=== Provided information ===

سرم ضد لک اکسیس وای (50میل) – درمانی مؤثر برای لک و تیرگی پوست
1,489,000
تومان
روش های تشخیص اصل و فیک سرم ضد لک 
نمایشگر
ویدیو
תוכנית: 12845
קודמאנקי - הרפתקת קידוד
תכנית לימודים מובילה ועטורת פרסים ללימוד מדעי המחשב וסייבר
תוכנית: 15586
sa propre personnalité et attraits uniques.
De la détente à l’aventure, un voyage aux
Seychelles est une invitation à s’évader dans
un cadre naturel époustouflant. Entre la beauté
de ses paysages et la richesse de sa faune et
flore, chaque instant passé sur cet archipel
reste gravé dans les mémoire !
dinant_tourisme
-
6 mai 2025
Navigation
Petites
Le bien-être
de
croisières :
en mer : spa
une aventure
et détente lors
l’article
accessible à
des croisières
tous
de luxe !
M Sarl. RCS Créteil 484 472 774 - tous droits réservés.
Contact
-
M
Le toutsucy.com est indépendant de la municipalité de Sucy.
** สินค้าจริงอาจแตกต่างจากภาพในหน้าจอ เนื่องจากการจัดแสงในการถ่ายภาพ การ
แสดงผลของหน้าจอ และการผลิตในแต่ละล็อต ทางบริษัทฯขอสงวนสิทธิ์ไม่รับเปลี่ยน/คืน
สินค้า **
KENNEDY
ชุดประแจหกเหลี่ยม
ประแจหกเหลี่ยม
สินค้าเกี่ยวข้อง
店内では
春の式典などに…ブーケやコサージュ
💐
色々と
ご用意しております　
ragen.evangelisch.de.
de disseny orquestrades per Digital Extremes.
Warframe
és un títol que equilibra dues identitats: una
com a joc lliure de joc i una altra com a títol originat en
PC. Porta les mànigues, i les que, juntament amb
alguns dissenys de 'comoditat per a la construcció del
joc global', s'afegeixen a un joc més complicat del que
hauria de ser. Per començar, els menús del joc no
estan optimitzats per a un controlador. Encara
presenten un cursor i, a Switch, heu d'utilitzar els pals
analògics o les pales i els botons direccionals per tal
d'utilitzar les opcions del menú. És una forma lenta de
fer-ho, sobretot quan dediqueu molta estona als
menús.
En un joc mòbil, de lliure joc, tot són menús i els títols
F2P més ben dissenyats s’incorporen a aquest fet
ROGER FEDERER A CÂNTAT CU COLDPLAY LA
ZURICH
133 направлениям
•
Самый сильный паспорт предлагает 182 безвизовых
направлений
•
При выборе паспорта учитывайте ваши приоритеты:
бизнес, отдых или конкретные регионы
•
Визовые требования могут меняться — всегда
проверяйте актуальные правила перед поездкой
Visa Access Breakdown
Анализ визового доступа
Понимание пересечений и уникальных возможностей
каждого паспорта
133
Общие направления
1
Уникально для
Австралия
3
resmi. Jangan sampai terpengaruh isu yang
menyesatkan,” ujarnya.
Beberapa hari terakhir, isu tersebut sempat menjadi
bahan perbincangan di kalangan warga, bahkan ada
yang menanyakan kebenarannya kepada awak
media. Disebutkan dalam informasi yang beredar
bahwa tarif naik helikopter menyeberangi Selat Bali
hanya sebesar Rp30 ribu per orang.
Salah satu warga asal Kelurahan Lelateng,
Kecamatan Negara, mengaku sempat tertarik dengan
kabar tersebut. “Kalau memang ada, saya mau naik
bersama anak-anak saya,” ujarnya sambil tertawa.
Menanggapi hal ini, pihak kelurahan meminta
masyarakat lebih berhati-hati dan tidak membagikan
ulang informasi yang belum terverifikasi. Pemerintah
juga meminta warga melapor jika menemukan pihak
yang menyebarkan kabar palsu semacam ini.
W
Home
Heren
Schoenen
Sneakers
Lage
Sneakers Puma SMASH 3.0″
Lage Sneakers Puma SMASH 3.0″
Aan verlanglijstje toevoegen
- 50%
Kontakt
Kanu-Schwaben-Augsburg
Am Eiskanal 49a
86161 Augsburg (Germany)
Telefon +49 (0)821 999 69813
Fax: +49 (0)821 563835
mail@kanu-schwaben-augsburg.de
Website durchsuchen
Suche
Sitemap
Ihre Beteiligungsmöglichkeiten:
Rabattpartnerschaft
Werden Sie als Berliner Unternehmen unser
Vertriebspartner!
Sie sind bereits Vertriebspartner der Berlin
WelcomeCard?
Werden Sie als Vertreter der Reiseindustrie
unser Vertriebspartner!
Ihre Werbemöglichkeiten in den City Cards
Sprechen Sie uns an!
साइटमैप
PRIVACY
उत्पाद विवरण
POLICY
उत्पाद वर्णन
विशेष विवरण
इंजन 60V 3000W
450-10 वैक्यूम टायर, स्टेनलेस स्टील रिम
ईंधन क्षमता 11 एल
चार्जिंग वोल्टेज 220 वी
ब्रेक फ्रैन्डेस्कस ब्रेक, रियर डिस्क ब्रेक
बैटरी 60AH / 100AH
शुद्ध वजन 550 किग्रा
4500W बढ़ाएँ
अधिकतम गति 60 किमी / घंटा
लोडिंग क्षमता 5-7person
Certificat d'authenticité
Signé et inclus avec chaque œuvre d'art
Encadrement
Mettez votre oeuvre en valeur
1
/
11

===

Problem: Print each line of the data above word for word, in the same order and with every character unchanged.

Output below:
سرم ضد لک اکسیس وای (50میل) – درمانی مؤثر برای لک و تیرگی پوست
1,489,000
تومان
روش های تشخیص اصل و فیک سرم ضد لک 
نمایشگر
ویدیو
תוכנית: 12845
קודמאנקי - הרפתקת קידוד
תכנית לימודים מובילה ועטורת פרסים ללימוד מדעי המחשב וסייבר
תוכנית: 15586
sa propre personnalité et attraits uniques.
De la détente à l’aventure, un voyage aux
Seychelles est une invitation à s’évader dans
un cadre naturel époustouflant. Entre la beauté
de ses paysages et la richesse de sa faune et
flore, chaque instant passé sur cet archipel
reste gravé dans les mémoire !
dinant_tourisme
-
6 mai 2025
Navigation
Petites
Le bien-être
de
croisières :
en mer : spa
une aventure
et détente lors
l’article
accessible à
des croisières
tous
de luxe !
M Sarl. RCS Créteil 484 472 774 - tous droits réservés.
Contact
-
M
Le toutsucy.com est indépendant de la municipalité de Sucy.
** สินค้าจริงอาจแตกต่างจากภาพในหน้าจอ เนื่องจากการจัดแสงในการถ่ายภาพ การ
แสดงผลของหน้าจอ และการผลิตในแต่ละล็อต ทางบริษัทฯขอสงวนสิทธิ์ไม่รับเปลี่ยน/คืน
สินค้า **
KENNEDY
ชุดประแจหกเหลี่ยม
ประแจหกเหลี่ยม
สินค้าเกี่ยวข้อง
店内では
春の式典などに…ブーケやコサージュ
💐
色々と
ご用意しております　
ragen.evangelisch.de.
de disseny orquestrades per Digital Extremes.
Warframe
és un títol que equilibra dues identitats: una
com a joc lliure de joc i una altra com a títol originat en
PC. Porta les mànigues, i les que, juntament amb
alguns dissenys de 'comoditat per a la construcció del
joc global', s'afegeixen a un joc més complicat del que
hauria de ser. Per començar, els menús del joc no
estan optimitzats per a un controlador. Encara
presenten un cursor i, a Switch, heu d'utilitzar els pals
analògics o les pales i els botons direccionals per tal
d'utilitzar les opcions del menú. És una forma lenta de
fer-ho, sobretot quan dediqueu molta estona als
menús.
En un joc mòbil, de lliure joc, tot són menús i els títols
F2P més ben dissenyats s’incorporen a aquest fet
ROGER FEDERER A CÂNTAT CU COLDPLAY LA
ZURICH
133 направлениям
•
Самый сильный паспорт предлагает 182 безвизовых
направлений
•
При выборе паспорта учитывайте ваши приоритеты:
бизнес, отдых или конкретные регионы
•
Визовые требования могут меняться — всегда
проверяйте актуальные правила перед поездкой
Visa Access Breakdown
Анализ визового доступа
Понимание пересечений и уникальных возможностей
каждого паспорта
133
Общие направления
1
Уникально для
Австралия
3
resmi. Jangan sampai terpengaruh isu yang
menyesatkan,” ujarnya.
Beberapa hari terakhir, isu tersebut sempat menjadi
bahan perbincangan di kalangan warga, bahkan ada
yang menanyakan kebenarannya kepada awak
media. Disebutkan dalam informasi yang beredar
bahwa tarif naik helikopter menyeberangi Selat Bali
hanya sebesar Rp30 ribu per orang.
Salah satu warga asal Kelurahan Lelateng,
Kecamatan Negara, mengaku sempat tertarik dengan
kabar tersebut. “Kalau memang ada, saya mau naik
bersama anak-anak saya,” ujarnya sambil tertawa.
Menanggapi hal ini, pihak kelurahan meminta
masyarakat lebih berhati-hati dan tidak membagikan
ulang informasi yang belum terverifikasi. Pemerintah
juga meminta warga melapor jika menemukan pihak
yang menyebarkan kabar palsu semacam ini.
W
Home
Heren
Schoenen
Sneakers
Lage
Sneakers Puma SMASH 3.0″
Lage Sneakers Puma SMASH 3.0″
Aan verlanglijstje toevoegen
- 50%
Kontakt
Kanu-Schwaben-Augsburg
Am Eiskanal 49a
86161 Augsburg (Germany)
Telefon +49 (0)821 999 69813
Fax: +49 (0)821 563835
mail@kanu-schwaben-augsburg.de
Website durchsuchen
Suche
Sitemap
Ihre Beteiligungsmöglichkeiten:
Rabattpartnerschaft
Werden Sie als Berliner Unternehmen unser
Vertriebspartner!
Sie sind bereits Vertriebspartner der Berlin
WelcomeCard?
Werden Sie als Vertreter der Reiseindustrie
unser Vertriebspartner!
Ihre Werbemöglichkeiten in den City Cards
Sprechen Sie uns an!
साइटमैप
PRIVACY
उत्पाद विवरण
POLICY
उत्पाद वर्णन
विशेष विवरण
इंजन 60V 3000W
450-10 वैक्यूम टायर, स्टेनलेस स्टील रिम
ईंधन क्षमता 11 एल
चार्जिंग वोल्टेज 220 वी
ब्रेक फ्रैन्डेस्कस ब्रेक, रियर डिस्क ब्रेक
बैटरी 60AH / 100AH
शुद्ध वजन 550 किग्रा
4500W बढ़ाएँ
अधिकतम गति 60 किमी / घंटा
लोडिंग क्षमता 5-7person
Certificat d'authenticité
Signé et inclus avec chaque œuvre d'art
Encadrement
Mettez votre oeuvre en valeur
1
/
11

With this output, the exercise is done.